Athan tidak berkomentar dan justru berangsur menunduk. Ekspresinya masih menunjukkan jika pria itu merasa tidak nyaman. Di mana yang ada, pria itu seolah sudah tidak tertarik dengan semua yang Keinya katakan, bahkan semua yang berhubungan dengan wanita itu.
Keinya mendengkus, menatap Athan dengan wajah lelah. “Mandi dan tenangkanlah pikiranmu. Bercandamu kelewatan,” ucapnya terdengar kesal.

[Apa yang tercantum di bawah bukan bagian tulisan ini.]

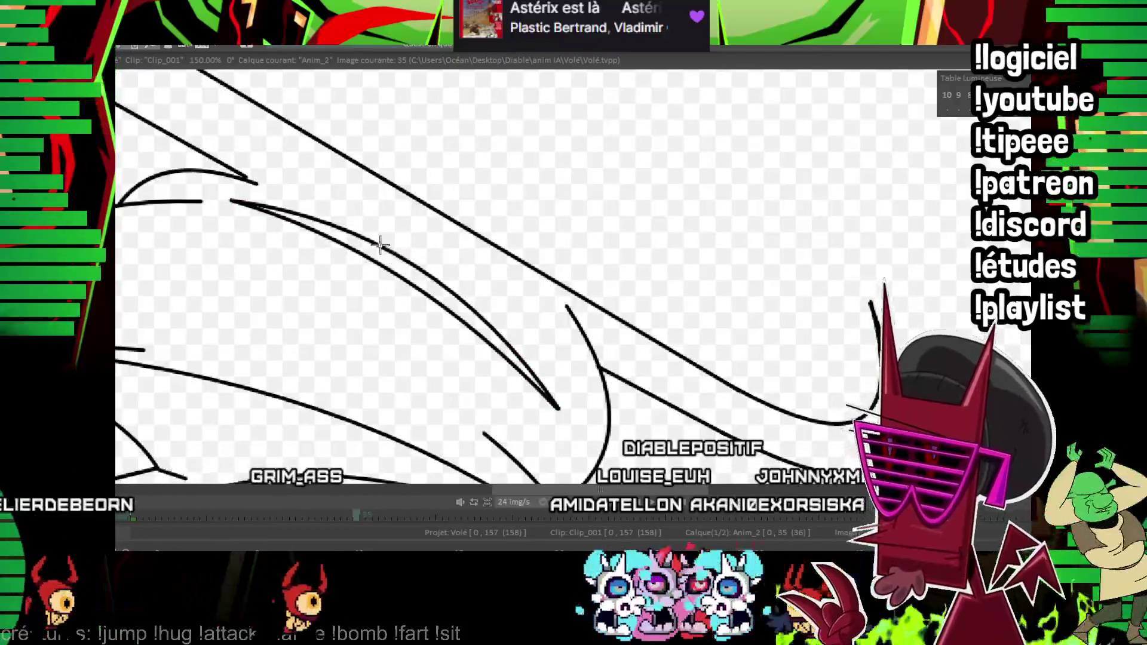
{"action": "left_click_drag", "start_coordinate": [381, 245], "coordinate": [429, 282]}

Keinya meninggalkan Athan dan nyaris menutup pintu kamar, andai saja Athan tidak tiba-tiba berkata, “lima bulan terakhir, aku bertemu Tiara dan hubungan kami kembali baik. Bahkan hubungan kami sangat baik. Aku masih mencintainya! Dia lebih baik dari siapa pun, bahkan kamu. Kami saling mencintai!”
Jantung Keinya seolah melesak, ketika nama “Tiara” terucap dari mulut Athan. Pria itu suaminya, kan? Kenapa harus membahas masa lalu dalam hubungan mereka, bahkan sampai memuji wanita itu yang dikata lebih baik dari Keinya dan …?
Tiara itu mantan Athan, sedangkan seharusnya, suaminya itu tidak membahasnya! Apakah Athan sudah benar-benar gila?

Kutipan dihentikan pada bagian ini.